▸ **Directions**:
Check each line of the data below for the word "wash", then extract the ones that have it.

▸ **Material for this exercise**:
____________
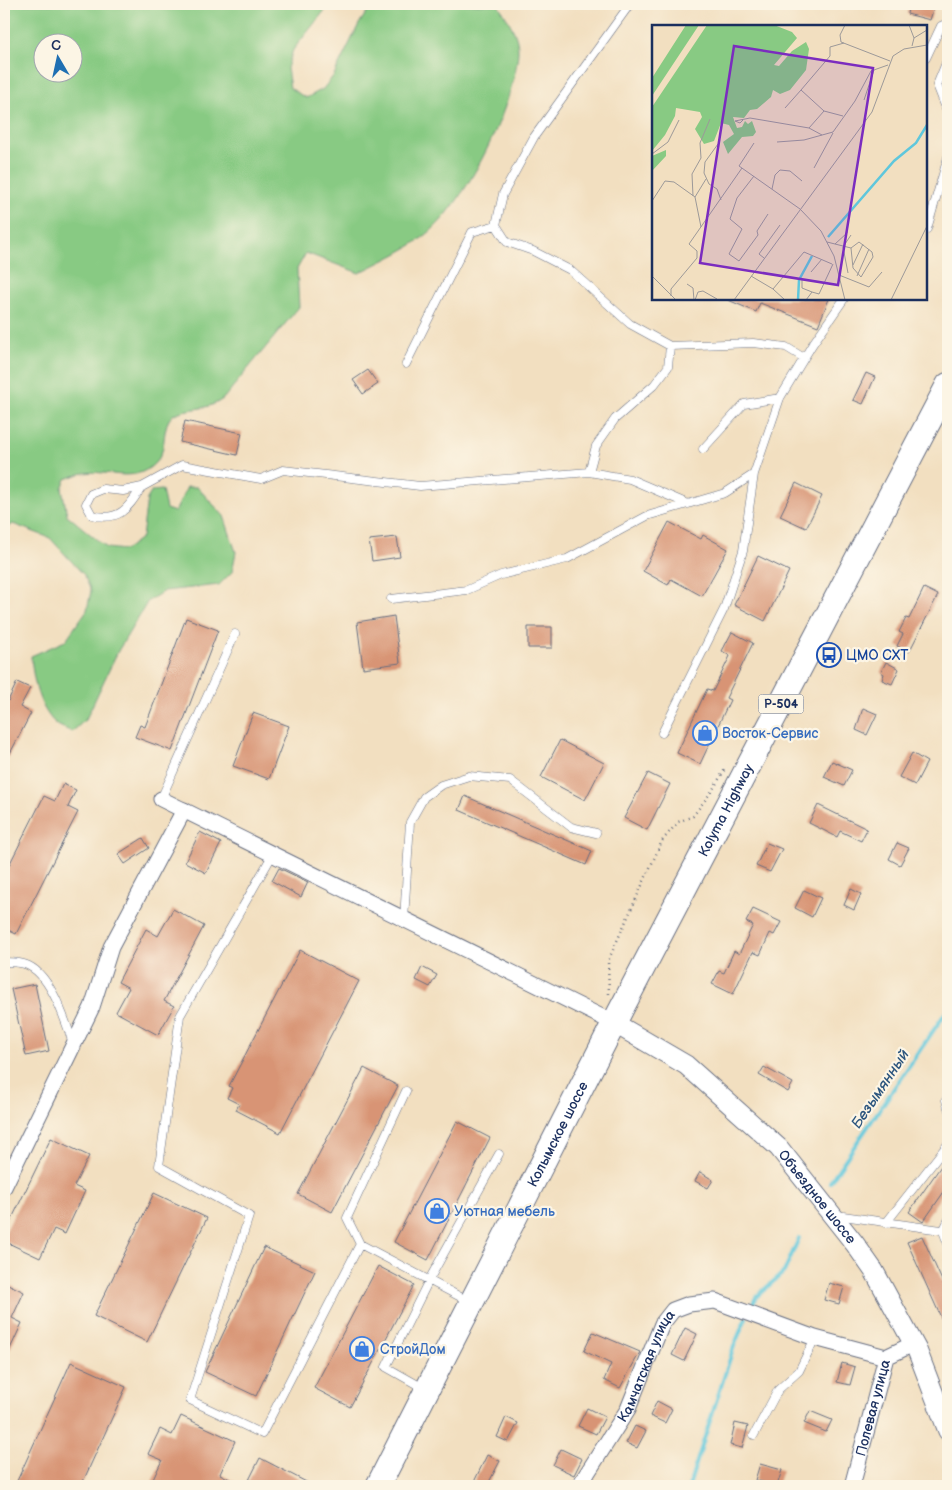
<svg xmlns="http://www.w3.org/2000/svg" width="952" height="1490" font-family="'Balsamiq Sans',sans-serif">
<rect width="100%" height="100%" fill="#fcf5e5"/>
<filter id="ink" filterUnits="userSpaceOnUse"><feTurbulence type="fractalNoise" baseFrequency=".02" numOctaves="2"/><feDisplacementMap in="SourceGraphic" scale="10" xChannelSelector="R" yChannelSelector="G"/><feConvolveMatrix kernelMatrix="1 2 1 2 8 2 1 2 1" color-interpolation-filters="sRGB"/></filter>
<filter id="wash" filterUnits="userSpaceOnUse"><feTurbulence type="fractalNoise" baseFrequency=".0096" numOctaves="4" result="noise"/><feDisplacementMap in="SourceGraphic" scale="20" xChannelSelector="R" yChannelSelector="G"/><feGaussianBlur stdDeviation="1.12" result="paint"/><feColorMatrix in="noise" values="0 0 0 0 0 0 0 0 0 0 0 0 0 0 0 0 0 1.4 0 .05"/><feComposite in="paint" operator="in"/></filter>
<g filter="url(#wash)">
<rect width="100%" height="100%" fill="#f2dfc0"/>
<path fill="#88ca83" stroke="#527c70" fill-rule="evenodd" d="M4,4H330L293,50L287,68L290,88L306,98L323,89L334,75L359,24L372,4H498C507,19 519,34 518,52C515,103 465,208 422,238C403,252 380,262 359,273L306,253L297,269L299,307L223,399C206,412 184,407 173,415C161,425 167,446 159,458C138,487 111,469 84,473C78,474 72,477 66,479L62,488L67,515L107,548L125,550L142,537L147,499L152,491L162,490L166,509L175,512L187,487H197L224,516L236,552L232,572L219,585L164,591L148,601L118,651L86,719L72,732C67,729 59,727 55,723C38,706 33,679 31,656L65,641L87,610L91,591L84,575L50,538L13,524L4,529ZM42,42H72V72H42Z"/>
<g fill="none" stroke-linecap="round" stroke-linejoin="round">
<path stroke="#5fc7dc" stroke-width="4" d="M830,1182L948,1009
M752,1306L756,1297L784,1272L799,1238
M689,1486L734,1346L746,1318"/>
</g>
<g id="blocks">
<path fill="#d89474" d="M909,4H935L930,20L907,14Z
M726,299H829L818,326L760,303L756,312Z
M368,370L378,384L363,394L353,380Z
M866,373L875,377L863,404L853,400Z
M185,421L242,433L237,455L180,442Z
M796,483L822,496L806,528L780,516Z
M669,522L701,539L703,535L728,549L702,596L671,579L668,585L643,571Z
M397,537L400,557L372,561L369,540Z
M758,556L789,571L765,621L734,605Z
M924,588L938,595L909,652L897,646L903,634L899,632L906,618L909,619Z
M394,616L400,663L363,668L357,622Z
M186,618L218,630L172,751L135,737L140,725L145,727Z
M528,627H552V648H528Z
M732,632L753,643L726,698L730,700L700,764L677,753L707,689L713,691L730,656L722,651Z
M886,662L899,669L892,684L882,680L884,674L881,672Z
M17,682L30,688L20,707L31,713L4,765V698L8,701Z
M863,708L877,714L867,735L856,730Z
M253,713L289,726L269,779L233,766Z
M560,740L604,763L585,800L541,777Z
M912,753L927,762L915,785L899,777Z
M832,761L852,770L844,786L824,777Z
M648,773L670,784L647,830L624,818Z
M63,784L76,790L68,807L78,812L16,934L4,928V875L44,796L55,801Z
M465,796L592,851L586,865L459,810Z
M818,805L867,829L861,841L840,831L837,837L809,823Z
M200,832L221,843L206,873L185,862Z
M143,838L149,848L125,864L118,854Z
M767,843L782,849L770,872L756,866Z
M897,843L909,848L900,865L889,859Z
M279,868L308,882L301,897L272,881Z
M851,889L861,894L854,910L844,905Z
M804,890L821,898L812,917L795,908Z
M173,909L204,926L164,1001L174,1006L158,1035L116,1012L129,988L118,982L146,929L158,936Z
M753,909L781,922L774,935L770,933L760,955L753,952L733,994L712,984L719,971L724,973L734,951L739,954L753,925L746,922Z
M300,950L359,981L280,1133L236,1110L239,1104L227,1098L232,1088L229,1086Z
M422,967L437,975L430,987L416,980Z
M35,984L49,1051L26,1056L11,989Z
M764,1067L793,1083L788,1092L759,1075Z
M364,1068L398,1086L332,1212L298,1194Z
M457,1121L490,1138L428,1260L394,1242Z
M51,1138L89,1156L74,1186L85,1191L65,1234L54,1229L40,1258L4,1241V1235Z
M948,1156V1186L923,1222L909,1212Z
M700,1172L713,1180L708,1188L695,1181Z
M154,1193L207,1218L147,1342L94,1316Z
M922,1236L948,1294V1333L907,1242Z
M264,1247L315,1271L256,1396L205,1372Z
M378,1266L414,1285L350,1407L314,1388Z
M4,1282L24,1292L12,1318L22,1323L4,1362Z
M829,1283L844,1287L839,1304L824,1300Z
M685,1328L697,1334L684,1361L672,1355Z
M593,1332L640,1352L620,1388L604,1380L611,1364L584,1351Z
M71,1362L126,1387L81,1486H29L17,1481Z
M842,1363L855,1367L850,1385L837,1382Z
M657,1401L672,1409L665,1423L650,1416Z
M587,1408L605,1417L596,1434L578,1426Z
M810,1411L832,1420L826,1432L804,1423Z
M181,1416L235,1441L220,1474L243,1486H150L162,1460L148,1454L160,1429L172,1435Z
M506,1417L518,1423L508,1442L497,1437Z
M735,1423L748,1426L742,1448L730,1445Z
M635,1426L646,1431L637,1448L626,1443Z
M561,1449L582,1459L574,1475L553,1465Z
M487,1455L500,1461L487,1486H472Z
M260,1458L314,1486H246Z
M760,1464L782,1470L777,1486L755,1480Z"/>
</g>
</g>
<g filter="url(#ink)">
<use href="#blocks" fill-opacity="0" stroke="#666d80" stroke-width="1"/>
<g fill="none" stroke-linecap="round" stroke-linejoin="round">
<defs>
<path id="service" d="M630,4L534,137L503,194L496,225L507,242L533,251L570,270L630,324L670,346L753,343L786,347L804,358
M926,58L941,26L948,23
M948,58L937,85L948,113
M927,229L948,157
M406,364L472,232L496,225
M703,449L744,404L780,398
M589,472L596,446L615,419L654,385L668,367L670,346
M142,487C128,508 120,522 92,515L86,504L91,494L103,489L123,491L142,487L182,465L261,479L283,470L420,486L589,472L630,479L688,504
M391,599L467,590L501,575L567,559L647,516L725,493L754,474L780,398L812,345L844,299
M662,733L724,609L743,551L754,474
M161,799L235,634
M273,854L180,1016L159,1166L249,1216L190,1400L262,1434L360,1244L347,1218L406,1091
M404,920L410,822L424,797L441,785L469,776L510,780L571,827L596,833
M4,962C10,962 17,962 24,964C50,971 65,1020 73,1043
M946,1100L948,1108
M836,1215L948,1231
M948,1221L943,1231L948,1244
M886,1223L948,1144
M360,1244L470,1302
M425,1389L386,1367L429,1280L499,1154
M754,1435L778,1390L799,1371L815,1338"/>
<g id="minor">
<path d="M161,799L614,1023"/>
<path d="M4,1187L92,1007L111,947L184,810"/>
<path id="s1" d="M579,1486L628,1409L662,1324L673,1310L689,1304L715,1301L815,1338L886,1357"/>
<path id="s2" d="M852,1486L886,1357L913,1344"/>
</g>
<g id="tertiary">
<path id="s3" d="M614,1023L686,1065L779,1148L855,1244L874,1271L917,1350L948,1431"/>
</g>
<g id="trunk">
<path id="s4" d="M378,1486L614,1023L948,385"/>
</g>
</defs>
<use href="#service" stroke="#666d80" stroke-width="9"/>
<use href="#minor" stroke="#666d80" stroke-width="17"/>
<use href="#tertiary" stroke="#666d80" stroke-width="21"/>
<use href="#trunk" stroke="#666d80" stroke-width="26"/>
<path stroke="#666d80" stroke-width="2.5" stroke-dasharray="1 4" stroke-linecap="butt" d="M609,994L608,961L662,841L678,822L693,816L712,791L725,769"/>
<use href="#service" stroke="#fff" stroke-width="8"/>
<use href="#minor" stroke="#fff" stroke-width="15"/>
<use href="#tertiary" stroke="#fff" stroke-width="19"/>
<use href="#trunk" stroke="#fff" stroke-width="24"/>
</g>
</g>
<defs>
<symbol id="bus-ring" viewBox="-11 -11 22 22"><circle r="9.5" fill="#fcf5e5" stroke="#1a4fb4" stroke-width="1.5"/><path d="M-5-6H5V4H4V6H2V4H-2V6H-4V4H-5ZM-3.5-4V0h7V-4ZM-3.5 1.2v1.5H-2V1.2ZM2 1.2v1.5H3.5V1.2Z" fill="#1a4fb4"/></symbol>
<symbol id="shop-ring" viewBox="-11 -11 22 22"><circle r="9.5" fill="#fcf5e5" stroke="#3f7fe0" stroke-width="1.5"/><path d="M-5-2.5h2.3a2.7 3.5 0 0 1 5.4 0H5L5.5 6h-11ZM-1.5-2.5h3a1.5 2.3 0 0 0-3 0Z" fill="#3f7fe0"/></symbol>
</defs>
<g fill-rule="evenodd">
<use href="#bus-ring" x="815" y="641" width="28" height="28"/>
<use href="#shop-ring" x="691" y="719" width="28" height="28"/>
<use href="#shop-ring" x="423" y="1197" width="28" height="28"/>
<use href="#shop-ring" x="348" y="1335" width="28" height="28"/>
</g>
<g text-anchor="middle" stroke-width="4.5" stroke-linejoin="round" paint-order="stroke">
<rect fill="#fcf5e5" stroke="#5e6a86" stroke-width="1" x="758.5" y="694.5" width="45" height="19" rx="4"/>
<g font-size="12" font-weight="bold" fill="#1b2f5e">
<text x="781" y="708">Р-504</text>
</g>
<g font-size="14" fill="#164399" stroke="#fcf5e5" text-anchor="start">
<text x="846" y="660">ЦМО СХТ</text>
</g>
<g font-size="14" fill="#366cbe" stroke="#fcf5e5" text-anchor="start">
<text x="722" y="738">Восток-Сервис</text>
<text x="454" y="1216">Уютная мебель</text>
<text x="380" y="1354">СтройДом</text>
</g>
<g font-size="14" fill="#1b2f5e" stroke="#fcf5e5">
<text dy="5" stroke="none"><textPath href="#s4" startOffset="760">Kolyma Highway</textPath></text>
<text dy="5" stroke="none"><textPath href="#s4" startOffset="395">Колымское шоссе</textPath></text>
<text dy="5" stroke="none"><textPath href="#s3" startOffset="270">Объездное шоссе</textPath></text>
<text dy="5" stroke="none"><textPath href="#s1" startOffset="138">Камчатская улица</textPath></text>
<text dy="5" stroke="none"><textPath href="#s2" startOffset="81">Полевая улица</textPath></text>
</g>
<g font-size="15" font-style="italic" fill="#2c557e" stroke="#fcf5e5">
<text transform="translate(880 1089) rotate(-56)" y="5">Безымянный</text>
</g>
</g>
<g transform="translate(652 25)">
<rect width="275" height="275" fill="#f2dfc0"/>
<path d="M34,0H47L0,71V53ZM55,0H122L140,7L145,13L122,40L127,41L140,26L154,17L157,24L154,45L138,65L128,69L121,65L119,72L105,84L98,85L92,93L81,92L85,103L90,102L93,96L96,99L100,96L104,107L101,111L90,112L76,129L71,117L82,109L77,100L69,98L62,116L52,119L43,104L50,92L48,87L24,83L23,91L13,110L0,126V82ZM14,125V131L0,146V131Z" fill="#88ca83"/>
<path fill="none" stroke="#5fc7dc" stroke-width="2.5" d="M176,212L242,136L264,118L275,100M146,275L147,255L160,231"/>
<path fill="none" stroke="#9c9999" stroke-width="1" d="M193,0L188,10L189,17L238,36M257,0L262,13L260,21M262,13L275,5M212,75L222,45M133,83L149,65M191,91L172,86L149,65L178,31V22L192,18M91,95L88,98L83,96L98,93L157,103L170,110M157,103L172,86M125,117L152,115L181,107L203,76L219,46L236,40M102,118L87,141L148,184L169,206L182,231L193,275M66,119L53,137L52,148L57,159L65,164L69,175M0,129L16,117L27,95M162,143L181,108M102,151L85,173L78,194L90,204L77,229L87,236L106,210L105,206L116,189M120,164L123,150L128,145L138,146L150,156M41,171L40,149L49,133L48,118L58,94M43,172L54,154M0,176L13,156L22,157L43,172L49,202M175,217L199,223L207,217L220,227L221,232L209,252L201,243L199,223M183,219L195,208V203M112,233L107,229L128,200M201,240L211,219M159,247L170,234M196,248L191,222L199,210M187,250L217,262L230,247M0,251L24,275M99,251L121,264L152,227L180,239M205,251L217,224M150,254V263L160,267M35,259L41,263L42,275M121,264L133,275M19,271V264L45,233V226L37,219L90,143M43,275L46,267L51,266L65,274M82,275L220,87L241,31L252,24L275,20M154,275L160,267L167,269L181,239M239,275L275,201"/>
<path fill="#7b2cbf" fill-opacity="0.15" stroke="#7b2cbf" stroke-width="2.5" d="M82,21L221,43L186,260L48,238Z"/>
<rect width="275" height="275" fill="none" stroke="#1b2f5e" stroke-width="2.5"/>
</g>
<rect width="952" height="1490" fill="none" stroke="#fcf5e5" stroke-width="20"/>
<g transform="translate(58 58) rotate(351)"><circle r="24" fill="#fcf5e5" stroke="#a2a6af"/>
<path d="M0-4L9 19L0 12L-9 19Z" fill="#1f6fb2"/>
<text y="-8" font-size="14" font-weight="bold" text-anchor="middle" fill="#1b2f5e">С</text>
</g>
</svg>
____________
▸ **Exercise output**:
<filter id="wash" filterUnits="userSpaceOnUse"><feTurbulence type="fractalNoise" baseFrequency=".0096" numOctaves="4" result="noise"/><feDisplacementMap in="SourceGraphic" scale="20" xChannelSelector="R" yChannelSelector="G"/><feGaussianBlur stdDeviation="1.12" result="paint"/><feColorMatrix in="noise" values="0 0 0 0 0 0 0 0 0 0 0 0 0 0 0 0 0 1.4 0 .05"/><feComposite in="paint" operator="in"/></filter>
<g filter="url(#wash)">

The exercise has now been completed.